Albert Gubay one use

Albert Gubay

Albert Gubay, who founded Kwik Save and built up a property empire, has died aged 87.

A devout Roman Catholic, Gubay made headlines in 2010 when he used 98% of his fortune, some £470m, to start a charitable foundation. He also revealed that as a young man he made a pact with God to hand over half his fortune to the Church if he ever became rich.

“One Saturday, I didn’t know where the next penny was coming from and I lay on my bed and I had this conversation with God,” he told RTE in 2009. “I said ‘God, help me and whatever I make over the years of my life, when I die, half will go to the church’.

In recognition of his generosity, he was made a papal Knight Commander with Star of the Sacred Equestrian Order of St Gregory the Great by Pope Benedict XVI in 2011.

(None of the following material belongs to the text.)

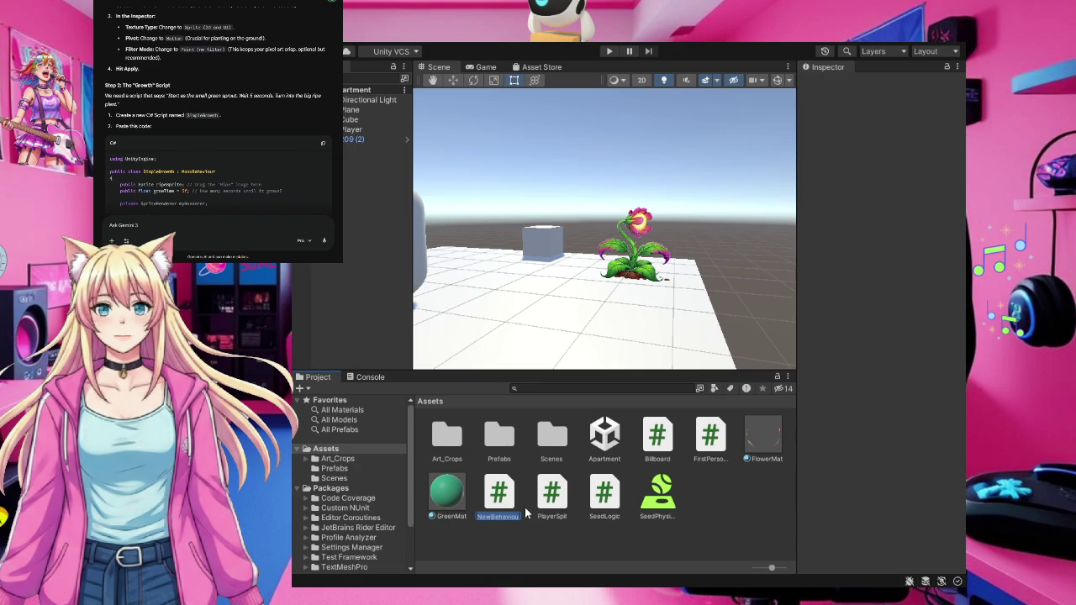
type("simpl")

His business, the Derwent Group, said: “It is with the greatest sadness that we have to announce the death of our founder Albert Gubay on 5 January 2015. He had been ill for some time, but happily his close family were with him at the end. In due course more information will be supplied regarding his life, his legacy and the future of The Derwent Group, but for now all our thoughts are with his wife Carmel, his children and grandchildren.”

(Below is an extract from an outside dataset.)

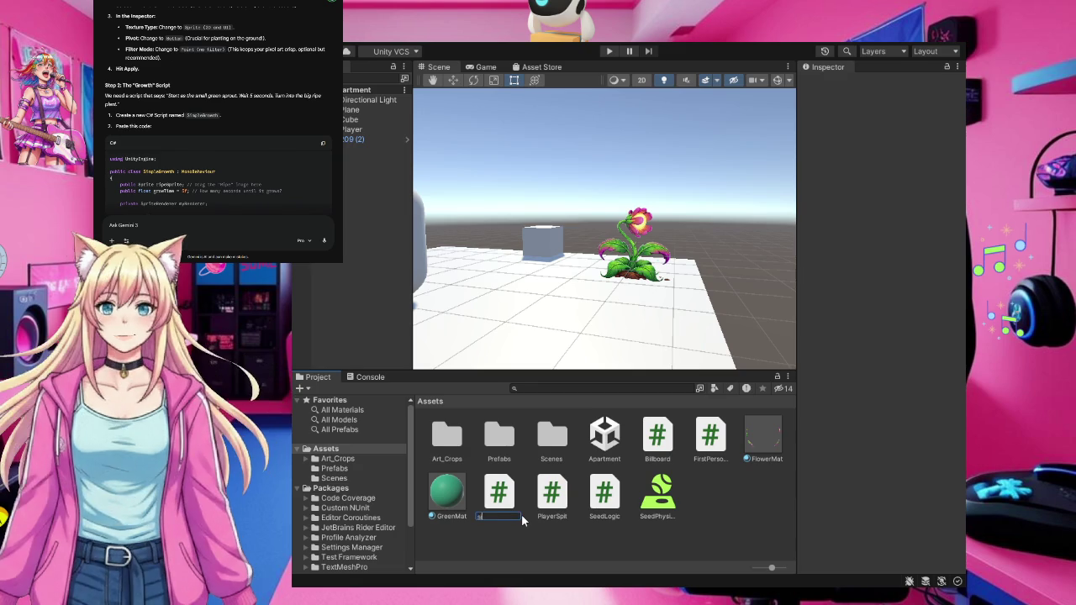
key("BackSpace")
key("BackSpace")
key("BackSpace")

Born in Rhyl to an Irish mother and Iraqi Jewish father, Gubay started off selling sugar-free confectionery amid rationing following the Second World War. He set up Value Foods in Prestatyn in 1959 before founding Kwik Save in 1965. He went on to sell the supermarket chain for £14 million in 1973.

He then founded the Total Fitness network of gyms, which he sold in 2004 for £70m, and focused on building a property empire, largely in the North of England.

His charitable foundation will generate at least £20m every year to good causes.